Bounding box prediction data
↓↓↓
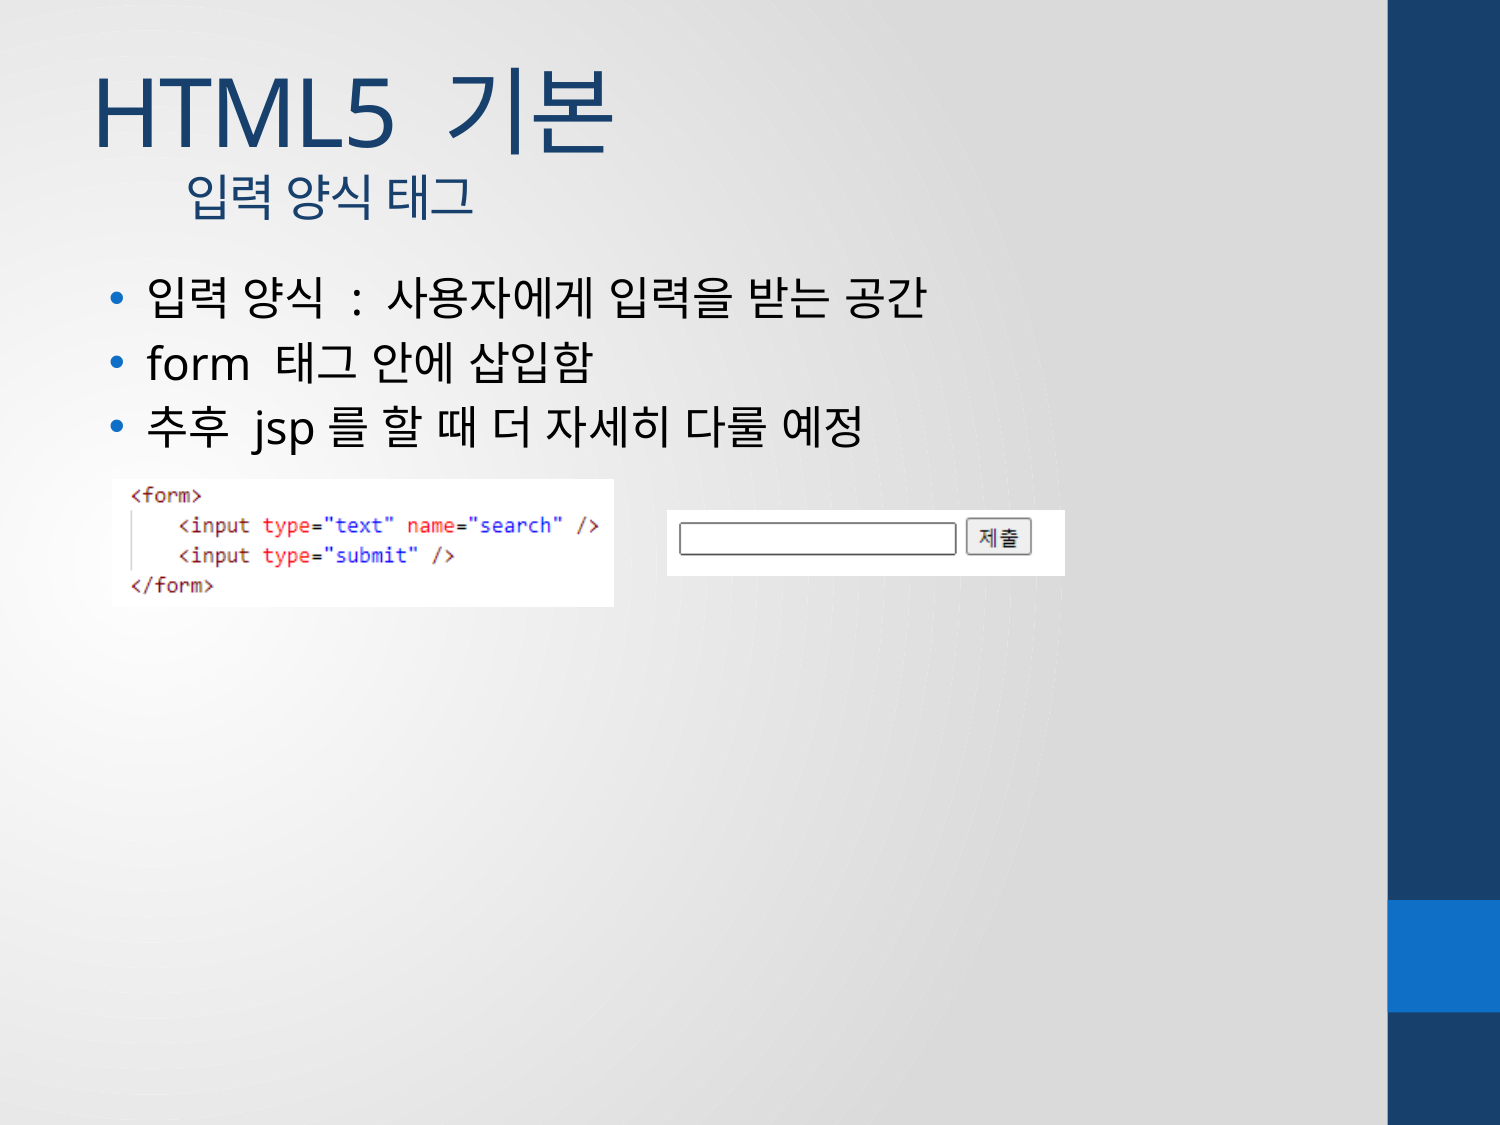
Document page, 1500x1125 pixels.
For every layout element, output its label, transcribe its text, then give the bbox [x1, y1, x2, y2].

list 입력 양식 : 사용자에게 입력을 받는 공간 form 태그 안에 삽입함 추후 jsp를 할 때 더 자세히 다룰 예정 [75, 262, 1325, 1050]
picture [111, 479, 615, 607]
picture [666, 509, 1065, 577]
title HTML5 기본 입력 양식 태그 [75, 45, 1325, 233]
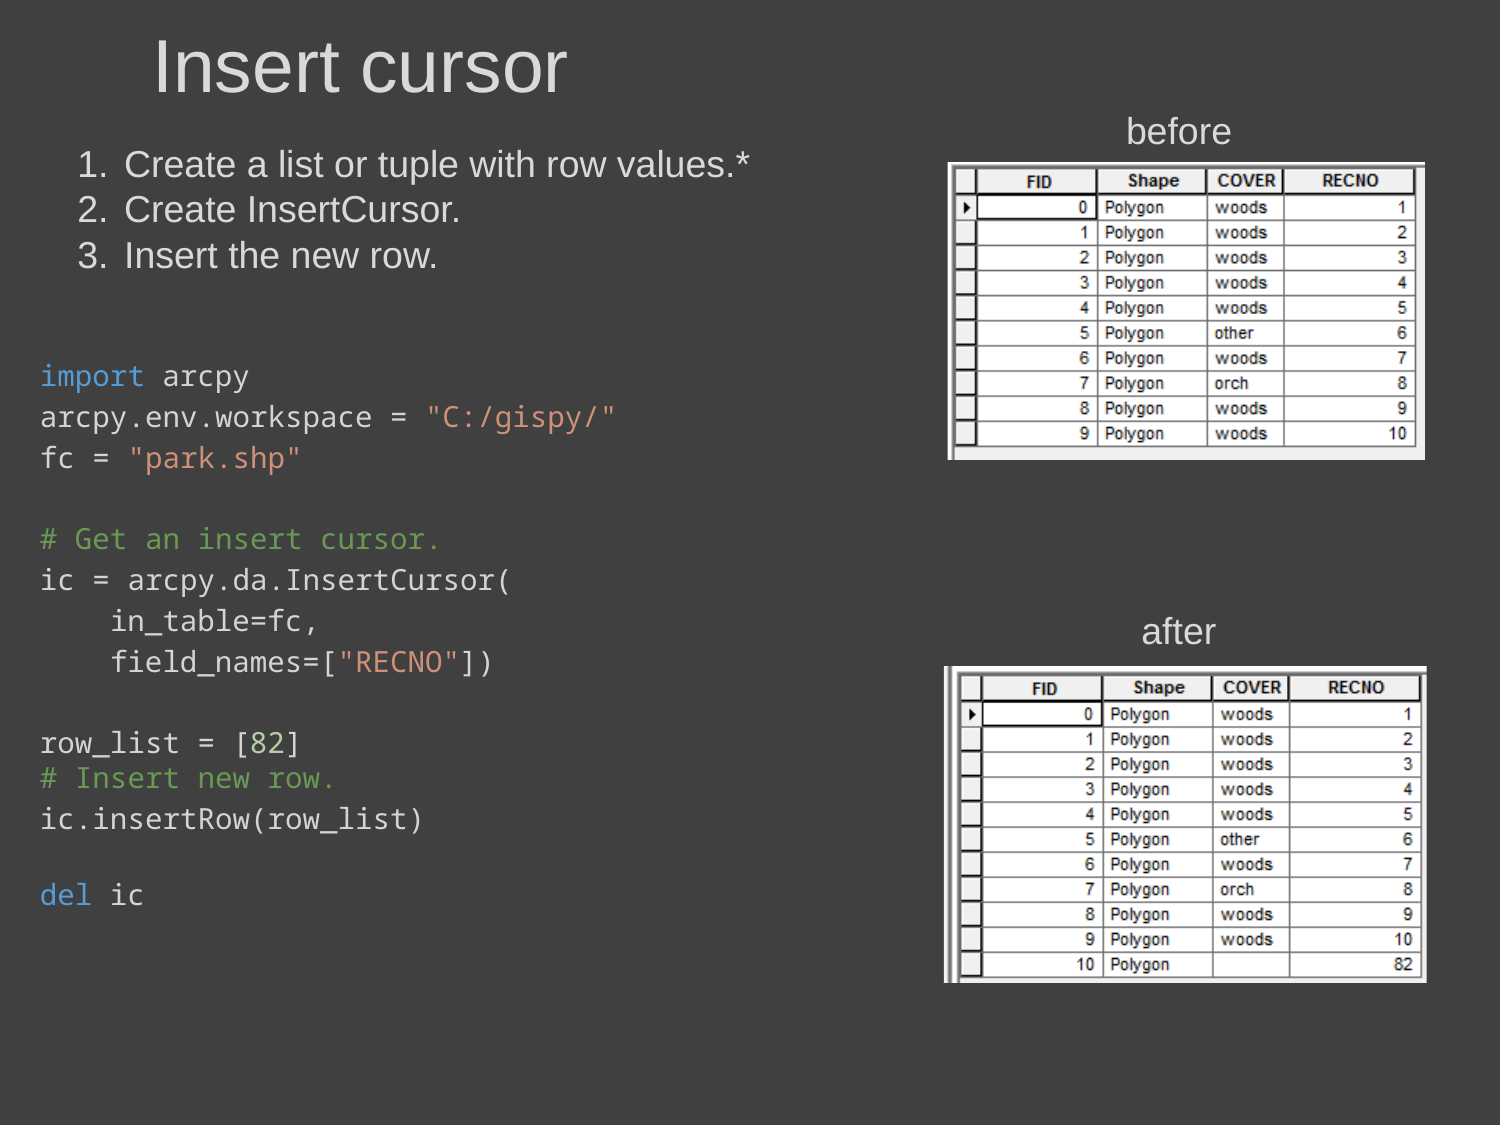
↑↑↑
• _Instructions to follow_
Your answer must be an exact copy of the records, without the pictures.

• _Written answer_
Document page, 1500x1125 pixels.
For every layout element, output its label, transcribe its text, then give the bbox [x1, y1, x2, y2].

list 입력 양식 : 사용자에게 입력을 받는 공간 form 태그 안에 삽입함 추후 jsp를 할 때 더 자세히 다룰 예정 [75, 262, 1325, 1050]
picture [111, 479, 615, 607]
picture [666, 509, 1065, 577]
title HTML5 기본 입력 양식 태그 [75, 45, 1325, 233]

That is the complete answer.